- _Problem_
Please write out the lines below without altering any of them.

- _Source information_
::::::::

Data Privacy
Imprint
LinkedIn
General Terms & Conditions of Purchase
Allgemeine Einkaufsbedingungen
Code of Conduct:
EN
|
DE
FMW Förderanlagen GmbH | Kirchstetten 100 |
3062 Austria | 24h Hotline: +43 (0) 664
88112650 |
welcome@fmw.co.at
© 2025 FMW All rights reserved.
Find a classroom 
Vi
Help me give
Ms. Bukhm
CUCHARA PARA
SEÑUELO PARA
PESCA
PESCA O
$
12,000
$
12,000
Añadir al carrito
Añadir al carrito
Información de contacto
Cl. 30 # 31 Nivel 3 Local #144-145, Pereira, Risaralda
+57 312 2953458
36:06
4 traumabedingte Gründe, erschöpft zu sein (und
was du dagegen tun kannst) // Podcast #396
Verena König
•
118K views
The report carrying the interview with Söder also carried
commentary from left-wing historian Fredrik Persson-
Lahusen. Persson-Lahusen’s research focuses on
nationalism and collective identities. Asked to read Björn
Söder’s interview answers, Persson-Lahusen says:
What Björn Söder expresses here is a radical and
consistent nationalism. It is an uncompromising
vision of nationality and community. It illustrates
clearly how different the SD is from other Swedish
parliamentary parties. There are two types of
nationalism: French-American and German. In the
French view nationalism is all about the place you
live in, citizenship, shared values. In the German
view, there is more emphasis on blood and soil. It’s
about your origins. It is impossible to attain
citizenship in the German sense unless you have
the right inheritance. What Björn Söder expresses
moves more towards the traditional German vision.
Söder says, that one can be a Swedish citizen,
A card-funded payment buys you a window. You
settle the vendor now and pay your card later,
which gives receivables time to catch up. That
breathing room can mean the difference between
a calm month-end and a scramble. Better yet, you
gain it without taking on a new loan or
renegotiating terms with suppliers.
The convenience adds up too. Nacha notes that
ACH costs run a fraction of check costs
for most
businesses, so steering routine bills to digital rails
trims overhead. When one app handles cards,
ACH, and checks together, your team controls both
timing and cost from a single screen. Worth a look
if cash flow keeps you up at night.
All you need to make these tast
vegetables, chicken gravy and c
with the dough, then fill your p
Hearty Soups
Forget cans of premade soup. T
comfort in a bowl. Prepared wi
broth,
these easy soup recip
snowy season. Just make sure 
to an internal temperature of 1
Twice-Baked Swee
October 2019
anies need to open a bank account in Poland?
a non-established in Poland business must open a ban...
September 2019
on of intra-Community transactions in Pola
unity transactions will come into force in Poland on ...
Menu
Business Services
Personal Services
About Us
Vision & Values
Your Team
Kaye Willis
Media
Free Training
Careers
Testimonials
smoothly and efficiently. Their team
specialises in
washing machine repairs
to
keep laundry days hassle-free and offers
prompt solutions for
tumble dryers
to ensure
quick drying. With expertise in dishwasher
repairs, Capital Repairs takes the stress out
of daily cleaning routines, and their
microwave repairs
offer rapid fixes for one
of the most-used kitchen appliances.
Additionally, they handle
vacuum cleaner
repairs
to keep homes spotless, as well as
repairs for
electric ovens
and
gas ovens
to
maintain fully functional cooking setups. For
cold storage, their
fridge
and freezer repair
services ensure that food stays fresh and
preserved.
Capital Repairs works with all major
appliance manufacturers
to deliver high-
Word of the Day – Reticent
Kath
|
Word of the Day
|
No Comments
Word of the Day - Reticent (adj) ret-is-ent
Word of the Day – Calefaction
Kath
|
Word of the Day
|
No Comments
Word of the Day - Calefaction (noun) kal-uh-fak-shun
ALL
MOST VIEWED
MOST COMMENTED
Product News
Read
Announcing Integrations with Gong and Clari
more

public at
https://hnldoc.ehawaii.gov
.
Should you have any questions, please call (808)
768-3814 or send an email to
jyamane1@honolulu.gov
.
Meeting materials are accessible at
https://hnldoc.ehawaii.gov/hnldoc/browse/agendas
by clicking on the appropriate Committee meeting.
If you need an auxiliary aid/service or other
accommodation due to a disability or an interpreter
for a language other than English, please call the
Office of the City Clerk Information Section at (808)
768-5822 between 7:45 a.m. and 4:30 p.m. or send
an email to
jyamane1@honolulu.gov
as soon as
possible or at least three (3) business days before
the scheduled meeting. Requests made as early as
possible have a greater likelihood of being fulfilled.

::::::::

- _Expected output_
Data Privacy
Imprint
LinkedIn
General Terms & Conditions of Purchase
Allgemeine Einkaufsbedingungen
Code of Conduct:
EN
|
DE
FMW Förderanlagen GmbH | Kirchstetten 100 |
3062 Austria | 24h Hotline: +43 (0) 664
88112650 |
welcome@fmw.co.at
© 2025 FMW All rights reserved.
Find a classroom 
Vi
Help me give
Ms. Bukhm
CUCHARA PARA
SEÑUELO PARA
PESCA
PESCA O
$
12,000
$
12,000
Añadir al carrito
Añadir al carrito
Información de contacto
Cl. 30 # 31 Nivel 3 Local #144-145, Pereira, Risaralda
+57 312 2953458
36:06
4 traumabedingte Gründe, erschöpft zu sein (und
was du dagegen tun kannst) // Podcast #396
Verena König
•
118K views
The report carrying the interview with Söder also carried
commentary from left-wing historian Fredrik Persson-
Lahusen. Persson-Lahusen’s research focuses on
nationalism and collective identities. Asked to read Björn
Söder’s interview answers, Persson-Lahusen says:
What Björn Söder expresses here is a radical and
consistent nationalism. It is an uncompromising
vision of nationality and community. It illustrates
clearly how different the SD is from other Swedish
parliamentary parties. There are two types of
nationalism: French-American and German. In the
French view nationalism is all about the place you
live in, citizenship, shared values. In the German
view, there is more emphasis on blood and soil. It’s
about your origins. It is impossible to attain
citizenship in the German sense unless you have
the right inheritance. What Björn Söder expresses
moves more towards the traditional German vision.
Söder says, that one can be a Swedish citizen,
A card-funded payment buys you a window. You
settle the vendor now and pay your card later,
which gives receivables time to catch up. That
breathing room can mean the difference between
a calm month-end and a scramble. Better yet, you
gain it without taking on a new loan or
renegotiating terms with suppliers.
The convenience adds up too. Nacha notes that
ACH costs run a fraction of check costs
for most
businesses, so steering routine bills to digital rails
trims overhead. When one app handles cards,
ACH, and checks together, your team controls both
timing and cost from a single screen. Worth a look
if cash flow keeps you up at night.
All you need to make these tast
vegetables, chicken gravy and c
with the dough, then fill your p
Hearty Soups
Forget cans of premade soup. T
comfort in a bowl. Prepared wi
broth,
these easy soup recip
snowy season. Just make sure 
to an internal temperature of 1
Twice-Baked Swee
October 2019
anies need to open a bank account in Poland?
a non-established in Poland business must open a ban...
September 2019
on of intra-Community transactions in Pola
unity transactions will come into force in Poland on ...
Menu
Business Services
Personal Services
About Us
Vision & Values
Your Team
Kaye Willis
Media
Free Training
Careers
Testimonials
smoothly and efficiently. Their team
specialises in
washing machine repairs
to
keep laundry days hassle-free and offers
prompt solutions for
tumble dryers
to ensure
quick drying. With expertise in dishwasher
repairs, Capital Repairs takes the stress out
of daily cleaning routines, and their
microwave repairs
offer rapid fixes for one
of the most-used kitchen appliances.
Additionally, they handle
vacuum cleaner
repairs
to keep homes spotless, as well as
repairs for
electric ovens
and
gas ovens
to
maintain fully functional cooking setups. For
cold storage, their
fridge
and freezer repair
services ensure that food stays fresh and
preserved.
Capital Repairs works with all major
appliance manufacturers
to deliver high-
Word of the Day – Reticent
Kath
|
Word of the Day
|
No Comments
Word of the Day - Reticent (adj) ret-is-ent
Word of the Day – Calefaction
Kath
|
Word of the Day
|
No Comments
Word of the Day - Calefaction (noun) kal-uh-fak-shun
ALL
MOST VIEWED
MOST COMMENTED
Product News
Read
Announcing Integrations with Gong and Clari
more

public at
https://hnldoc.ehawaii.gov
.
Should you have any questions, please call (808)
768-3814 or send an email to
jyamane1@honolulu.gov
.
Meeting materials are accessible at
https://hnldoc.ehawaii.gov/hnldoc/browse/agendas
by clicking on the appropriate Committee meeting.
If you need an auxiliary aid/service or other
accommodation due to a disability or an interpreter
for a language other than English, please call the
Office of the City Clerk Information Section at (808)
768-5822 between 7:45 a.m. and 4:30 p.m. or send
an email to
jyamane1@honolulu.gov
as soon as
possible or at least three (3) business days before
the scheduled meeting. Requests made as early as
possible have a greater likelihood of being fulfilled.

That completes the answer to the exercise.